Climbing the corporate ladder as an accountant at companies like Viacom and Johnson & Johnson offered Beth Diana Smith an impressive budget to outfit her home with pieces she found in design magazines. The process ignited her passion for interiors so much so that it took on a life of its own.
She went back to school, earning an MBA from Seton Hall University, as well as a degree from the New York School of Interior Design, and launched her New Jersey-based residential design firm in 2009. For the self-declared maximalist, inspiration comes from something as small as the pattern on a bowl of ramen to a wider scope, like elements of Black culture in general. “My brain can now spin a billion different things from seeing something once,” she says. “Once I realized I was creative, which had initially shocked me, that just started to happen.”
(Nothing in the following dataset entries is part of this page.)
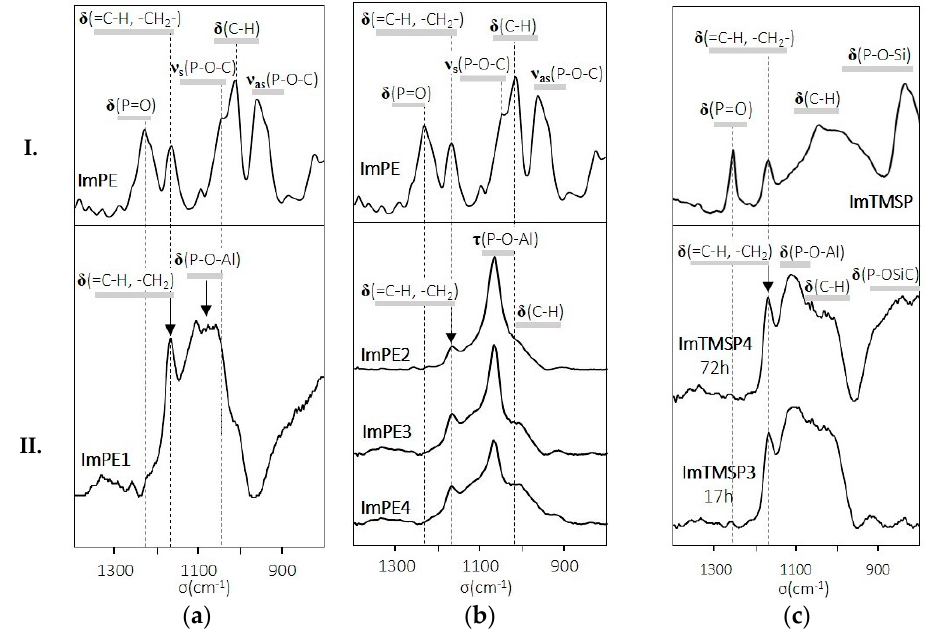
Figure 3. Experimental FTIR spectra of ImPE (I a , b ) and ImTMSP (I c ) and respective grafting on γ -Al 2 O 3 prepared under different reaction conditions: (II a ) with ImPE under standard condition (ImPE1), (II b ) with ImPE under forcing conditions (130 °C, 17 h) at different concentration (ImPE2 to ImPE4: two- to 12-fold excess) and (II c ) with ImTMSP under standard conditions (25 °C, six-fold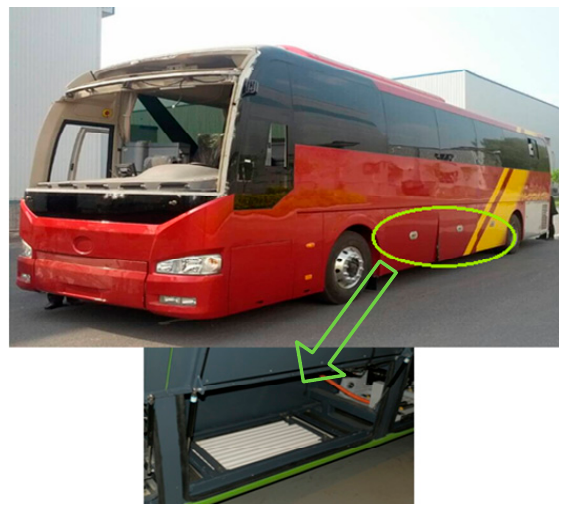
Figure 14. Electric bus and actual layout of the heating pipes in the battery box.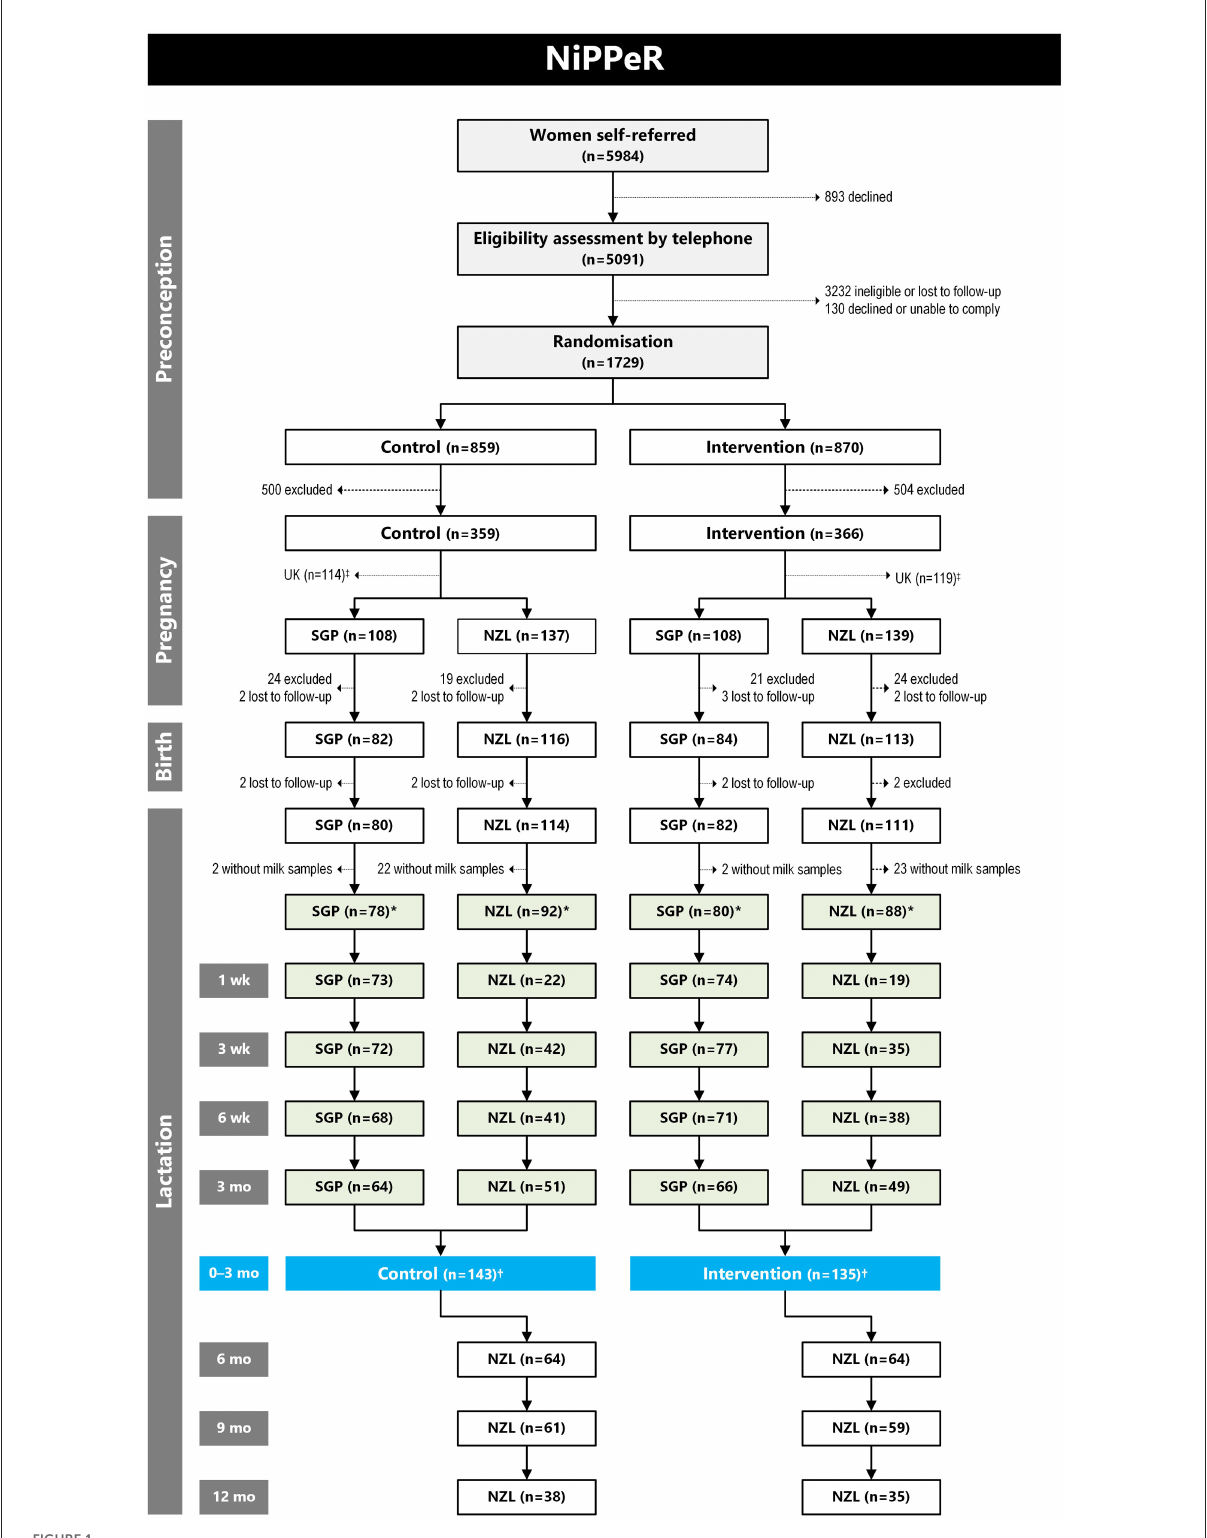
FIGURE1 CONSORT diagram for number of human milk (HM) samples analyzed for mineral concentrations in the NiPPeR study. Reasons for exclusion during the preconception phase have been published previously (27), while reasons for exclusion during pregnancy and birth in Singapore (SGP) and New Zealand (NZL) are provided in Supplementary Table 2. There were no HM samples collected in the United Kingdom (UK), so all participants from that site were excluded from this diagram. *Number of participants who provided at least one HM sample during 12 months of lactation. † Number of participants who provided at least one HM sample during the first 3 months of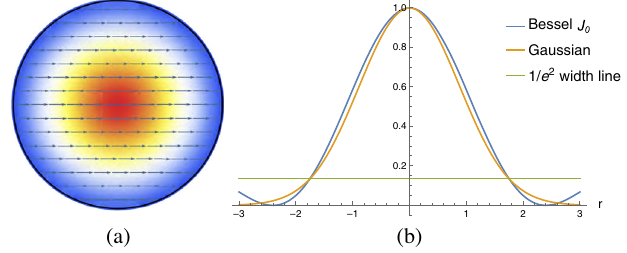
FIG. 11. (a) Transverse electric field stream lines and amplitude strength for the dominant hybrid mode ( n ¼ 1 , j ¼ 1 ) of the iris line at high-frequency operation (overmoded) above cutoff ( k 0 ≈ β ), based on Eqs. (A25) and (A26). This mode is promising for direct coupling with radiation from a THz linear undulator at LCLS. (b) A comparison between the intensity profiles of the Bessel function J 2 0 ð r Þ and the Gaussian e − r 2 = σ 2 , where σ is the amplitude rms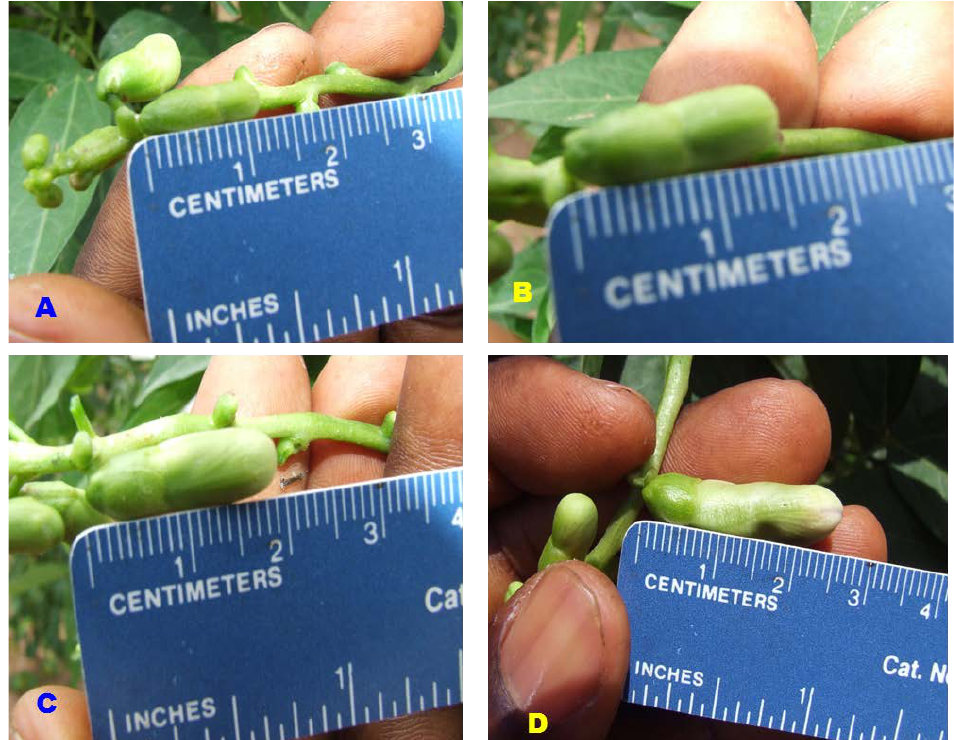
Fig. 2. Progressive length measurements of the flower buds of African yam bean A - Flower bud length of about 1.0 cm; B - Flower bud length of about 1.5 cm; C - Flower bud length of about 2.0 cm; D - Flower bud length of about 2.5 cm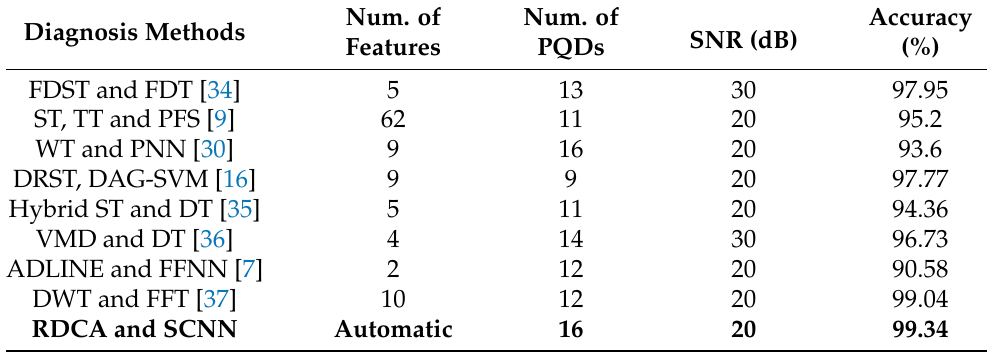
Table 3. PQD classification performance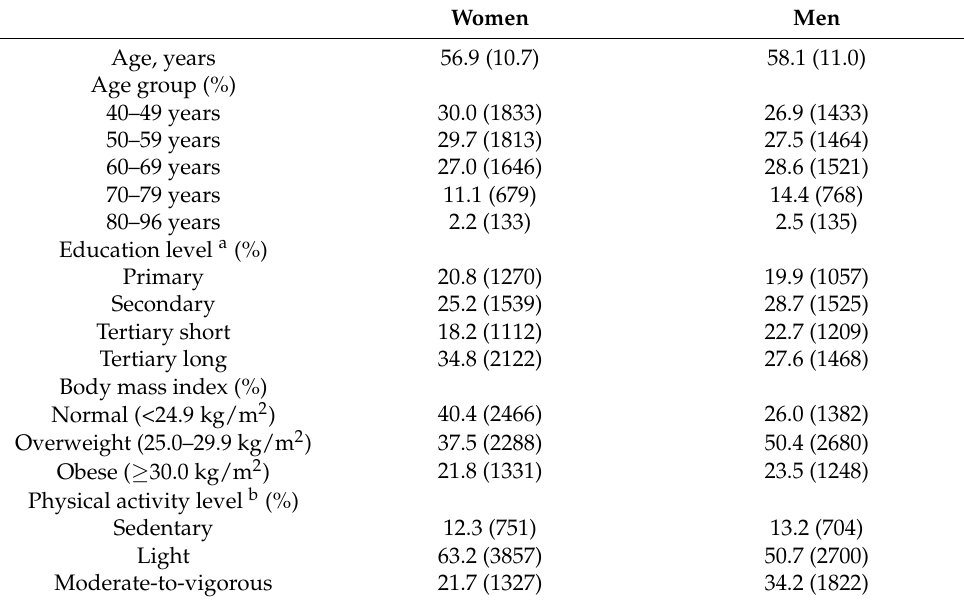
Table 1. Study participants. The Tromsø Study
S. Harris’ Orejen collection, designed in partnership with BADG
Now, with more than a decade of experience, Smith is entering the product world. She is one of the Black Artist + Designers Guild’s (BADG) founding members tapped by S. Harris to create a line of textiles. “It’s very much my personality: If I like it, I’m going to support it,” she says. Dubbed Orejen, her collection is inspired by the nomadic artists of Southeast Asia, the Pacific Islands, and East Africa, specifically the traditional techniques of braiding, woodworking, and beading.
Smith, meanwhile, is open to additional product design or even hospitality interiors. But she is firm in the notion of staying true to herself and her vision. “Unless you’re going to let me paint the ceiling purple, I’m not the best designer for the project,” she says. “I would want [to design] a space that could unapologetically be whatever it wanted to be.”